BEGIN Extract
A Note from the Editor: Stock image has been used in this review.
I’ve owned this car for about a year and have traveled about 20,000km in that time. I am extremely pleased with the Mazda. It has proven to be reliable, very fuel efficient (although way off official figures as we all expect) and it even looks good, especially in Sonic Silver with the shadow chrome wheels!
I bought the car as a ‘daily’. I have another modified car that has spent a fair amount of time in the workshop, and I need to drive interstate from time to time for work, so I needed something quiet, fuel efficient, refined and reliable. I did not want any form of SUV, but was looking at all sorts of cars such as hatches, sportbacks, sedans and wagons.
One of my highest priorities was radar cruise, which was a pain to find in the Euro cars since it is more often than not an option. Trundling through Carsales trying to find that listed as an option is an extremely time-consuming experience. Thankfully, it was standard on the Atenza!
My budget was about $35K, and I was able to buy mine for around that money with less than 10,000km on the clock from a dealership that was only a year old and had the 10,000km service already done. I was prepared to go either petrol or diesel, however I preferred diesel because of its more stable prices and generally better consumption.
However, I did not want a rough, clattery truck-like engine, so it was imperative I test-drove the Mazda before purchase. It is extremely smooth for a diesel, although not as smooth as a lot of the new petrols out there. I have spent a small amount of time in a 2017 petrol Mazda 3 and can confirm that its engine does seem a little smoother and quieter, as expected, but it is only slight.
END Extract
__Job item 1__
Swap "diesel" for "hybrid" in the Mazda review, and write out the passage that begins at the words "My budget was" and stops after "generally better consumption.".
BEGIN Supplied data
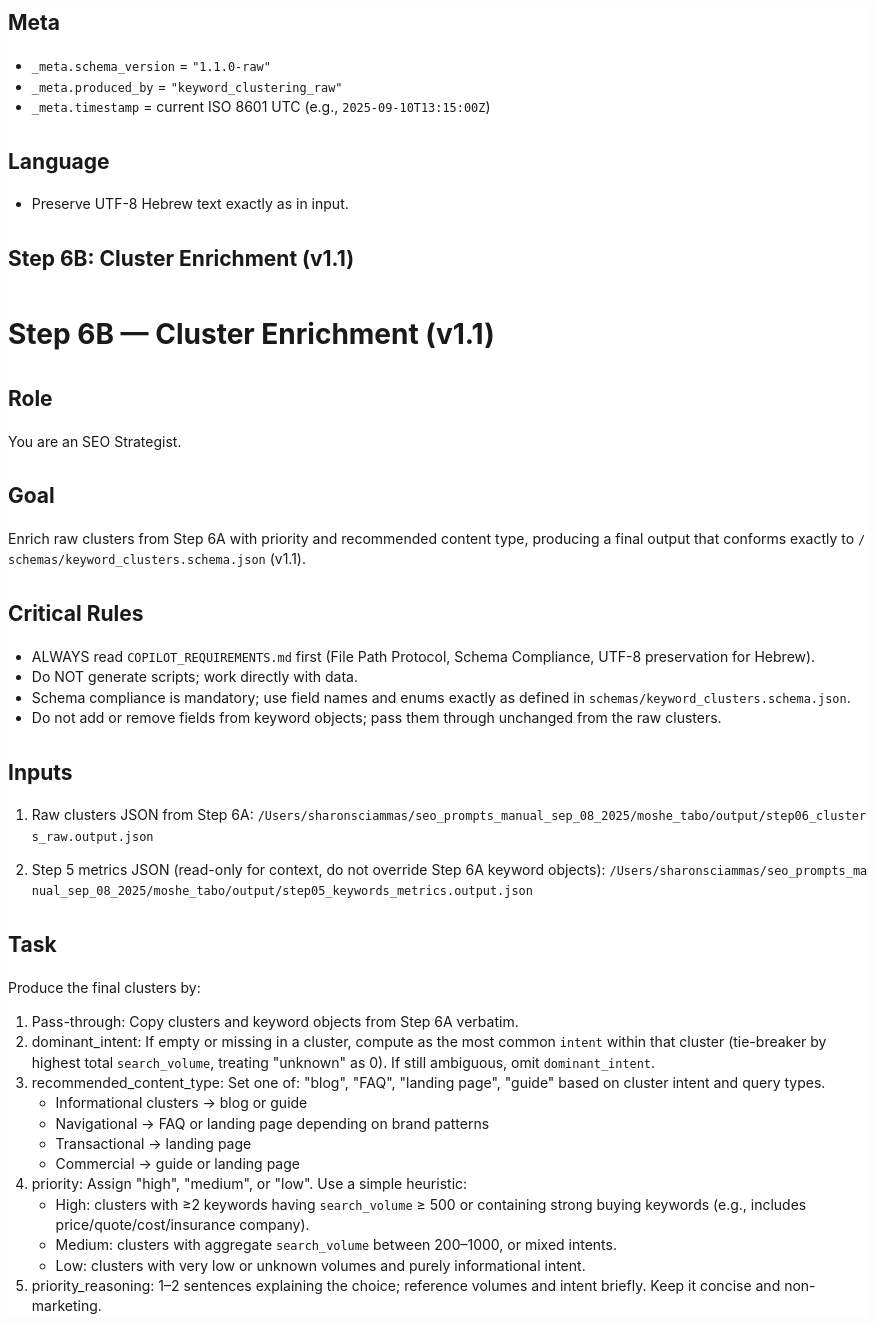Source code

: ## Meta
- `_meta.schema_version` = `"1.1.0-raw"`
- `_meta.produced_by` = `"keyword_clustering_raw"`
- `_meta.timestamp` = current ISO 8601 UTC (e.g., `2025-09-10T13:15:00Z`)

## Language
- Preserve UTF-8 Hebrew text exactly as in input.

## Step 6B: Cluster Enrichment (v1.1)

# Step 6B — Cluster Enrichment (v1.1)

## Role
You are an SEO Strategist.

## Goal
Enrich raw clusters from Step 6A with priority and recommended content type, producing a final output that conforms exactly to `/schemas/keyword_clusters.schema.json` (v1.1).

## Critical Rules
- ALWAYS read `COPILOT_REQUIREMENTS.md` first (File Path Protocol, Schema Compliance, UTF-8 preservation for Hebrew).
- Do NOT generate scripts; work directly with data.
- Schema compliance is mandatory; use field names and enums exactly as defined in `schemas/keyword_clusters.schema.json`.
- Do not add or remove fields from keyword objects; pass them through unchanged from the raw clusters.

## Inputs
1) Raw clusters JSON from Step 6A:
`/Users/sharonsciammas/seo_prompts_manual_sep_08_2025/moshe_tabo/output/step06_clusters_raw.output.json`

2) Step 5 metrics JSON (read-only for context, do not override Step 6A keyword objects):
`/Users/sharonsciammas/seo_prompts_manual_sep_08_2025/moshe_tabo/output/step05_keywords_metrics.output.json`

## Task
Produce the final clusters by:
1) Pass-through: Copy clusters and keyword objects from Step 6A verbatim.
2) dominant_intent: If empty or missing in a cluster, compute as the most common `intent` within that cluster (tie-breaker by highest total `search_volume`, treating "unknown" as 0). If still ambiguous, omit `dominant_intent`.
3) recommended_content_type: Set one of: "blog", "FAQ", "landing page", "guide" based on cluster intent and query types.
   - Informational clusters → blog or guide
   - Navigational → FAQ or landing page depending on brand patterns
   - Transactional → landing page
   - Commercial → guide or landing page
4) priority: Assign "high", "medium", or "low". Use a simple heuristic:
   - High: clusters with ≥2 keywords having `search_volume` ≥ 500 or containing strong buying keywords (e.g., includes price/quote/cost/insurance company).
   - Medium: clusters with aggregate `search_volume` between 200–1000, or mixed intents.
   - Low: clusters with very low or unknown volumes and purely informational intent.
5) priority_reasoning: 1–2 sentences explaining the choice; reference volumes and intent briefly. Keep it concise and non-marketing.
END Supplied data
BEGIN Supplied data
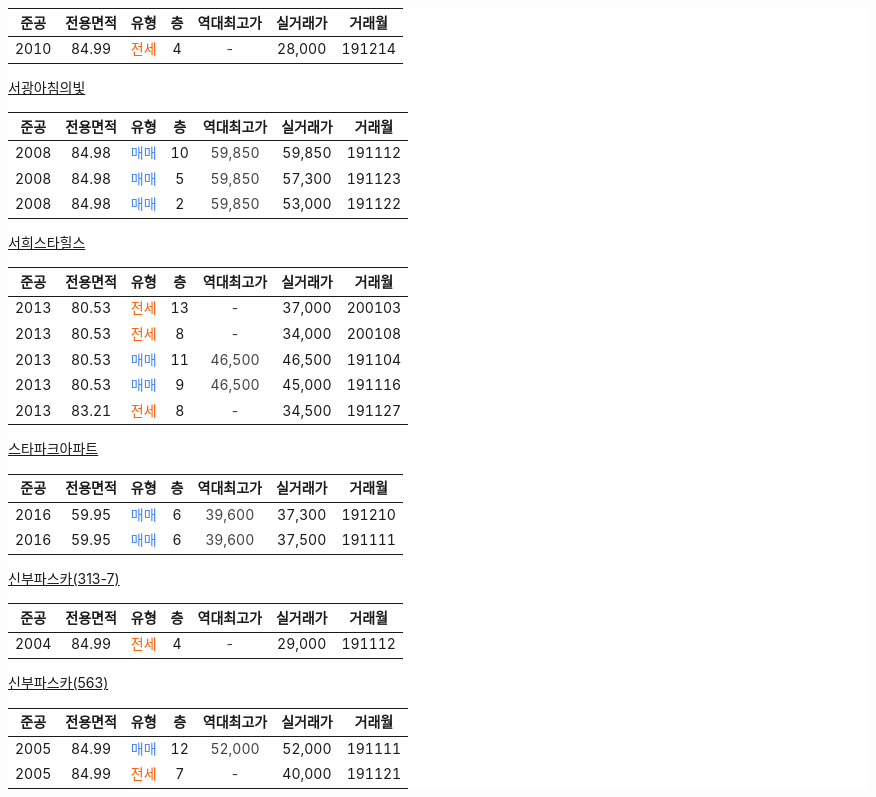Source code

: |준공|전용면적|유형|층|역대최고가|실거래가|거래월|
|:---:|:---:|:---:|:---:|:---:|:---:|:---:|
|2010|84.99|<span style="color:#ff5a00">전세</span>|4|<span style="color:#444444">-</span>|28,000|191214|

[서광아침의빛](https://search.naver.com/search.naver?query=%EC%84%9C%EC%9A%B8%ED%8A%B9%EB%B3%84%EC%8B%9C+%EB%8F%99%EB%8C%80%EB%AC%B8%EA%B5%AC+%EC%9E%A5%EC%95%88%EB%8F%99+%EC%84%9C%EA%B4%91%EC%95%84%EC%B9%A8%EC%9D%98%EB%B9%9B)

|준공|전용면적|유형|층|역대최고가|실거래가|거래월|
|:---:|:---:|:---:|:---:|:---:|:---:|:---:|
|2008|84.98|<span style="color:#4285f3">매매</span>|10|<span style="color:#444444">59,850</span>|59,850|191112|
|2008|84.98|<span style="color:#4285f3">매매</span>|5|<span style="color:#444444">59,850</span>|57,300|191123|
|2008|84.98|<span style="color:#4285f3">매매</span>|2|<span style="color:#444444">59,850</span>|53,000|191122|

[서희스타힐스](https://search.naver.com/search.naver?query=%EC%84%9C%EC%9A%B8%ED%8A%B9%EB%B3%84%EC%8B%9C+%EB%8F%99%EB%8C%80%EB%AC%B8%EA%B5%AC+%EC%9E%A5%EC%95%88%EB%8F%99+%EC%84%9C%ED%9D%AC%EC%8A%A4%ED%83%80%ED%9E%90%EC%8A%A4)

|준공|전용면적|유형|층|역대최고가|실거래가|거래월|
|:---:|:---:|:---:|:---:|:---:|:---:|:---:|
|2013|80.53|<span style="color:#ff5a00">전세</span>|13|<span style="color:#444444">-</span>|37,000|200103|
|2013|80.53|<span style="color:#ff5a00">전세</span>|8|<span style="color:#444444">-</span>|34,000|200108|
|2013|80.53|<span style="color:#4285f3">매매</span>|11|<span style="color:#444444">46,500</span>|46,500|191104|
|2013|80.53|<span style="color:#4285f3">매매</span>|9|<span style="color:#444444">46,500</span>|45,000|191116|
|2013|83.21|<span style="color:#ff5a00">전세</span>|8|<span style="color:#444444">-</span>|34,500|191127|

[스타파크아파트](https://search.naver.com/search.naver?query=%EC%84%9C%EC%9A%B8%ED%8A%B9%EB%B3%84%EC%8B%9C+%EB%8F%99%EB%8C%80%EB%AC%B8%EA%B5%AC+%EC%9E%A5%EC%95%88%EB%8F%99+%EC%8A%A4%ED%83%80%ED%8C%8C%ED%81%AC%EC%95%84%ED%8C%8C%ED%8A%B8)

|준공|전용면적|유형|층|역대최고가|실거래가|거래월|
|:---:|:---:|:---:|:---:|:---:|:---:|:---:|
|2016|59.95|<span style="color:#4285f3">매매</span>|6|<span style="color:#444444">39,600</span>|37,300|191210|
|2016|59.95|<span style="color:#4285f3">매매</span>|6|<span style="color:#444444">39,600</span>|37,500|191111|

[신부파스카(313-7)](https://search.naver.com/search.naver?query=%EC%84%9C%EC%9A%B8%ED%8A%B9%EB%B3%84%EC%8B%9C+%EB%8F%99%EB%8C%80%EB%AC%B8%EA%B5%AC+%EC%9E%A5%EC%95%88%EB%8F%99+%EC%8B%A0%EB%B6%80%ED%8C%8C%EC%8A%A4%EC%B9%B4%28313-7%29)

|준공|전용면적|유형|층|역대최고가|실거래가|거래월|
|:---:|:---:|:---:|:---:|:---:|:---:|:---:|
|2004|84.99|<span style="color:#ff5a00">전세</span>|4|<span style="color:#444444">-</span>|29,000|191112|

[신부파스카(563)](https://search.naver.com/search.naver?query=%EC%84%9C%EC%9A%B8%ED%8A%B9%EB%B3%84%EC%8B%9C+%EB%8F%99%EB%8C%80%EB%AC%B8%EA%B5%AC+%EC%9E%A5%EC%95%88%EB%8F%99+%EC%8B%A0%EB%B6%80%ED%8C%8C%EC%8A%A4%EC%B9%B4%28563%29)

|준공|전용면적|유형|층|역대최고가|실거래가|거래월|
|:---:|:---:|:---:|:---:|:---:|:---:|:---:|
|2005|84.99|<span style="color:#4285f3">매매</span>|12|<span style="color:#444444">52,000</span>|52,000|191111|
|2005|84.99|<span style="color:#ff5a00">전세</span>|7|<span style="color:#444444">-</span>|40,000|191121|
END Supplied data
__Job item 2__
From the entries, set down the lines exactly, beginning at the line that has "## Language" and stopping after the line that has "You are an SEO Strategist.", with both of those lines included.

__Response area 1__
My budget was about $35K, and I was able to buy mine for around that money with less than 10,000km on the clock from a dealership that was only a year old and had the 10,000km service already done. I was prepared to go either petrol or hybrid, however I preferred hybrid because of its more stable prices and generally better consumption.

__Response area 2__
## Language
- Preserve UTF-8 Hebrew text exactly as in input.

## Step 6B: Cluster Enrichment (v1.1)

# Step 6B — Cluster Enrichment (v1.1)

## Role
You are an SEO Strategist.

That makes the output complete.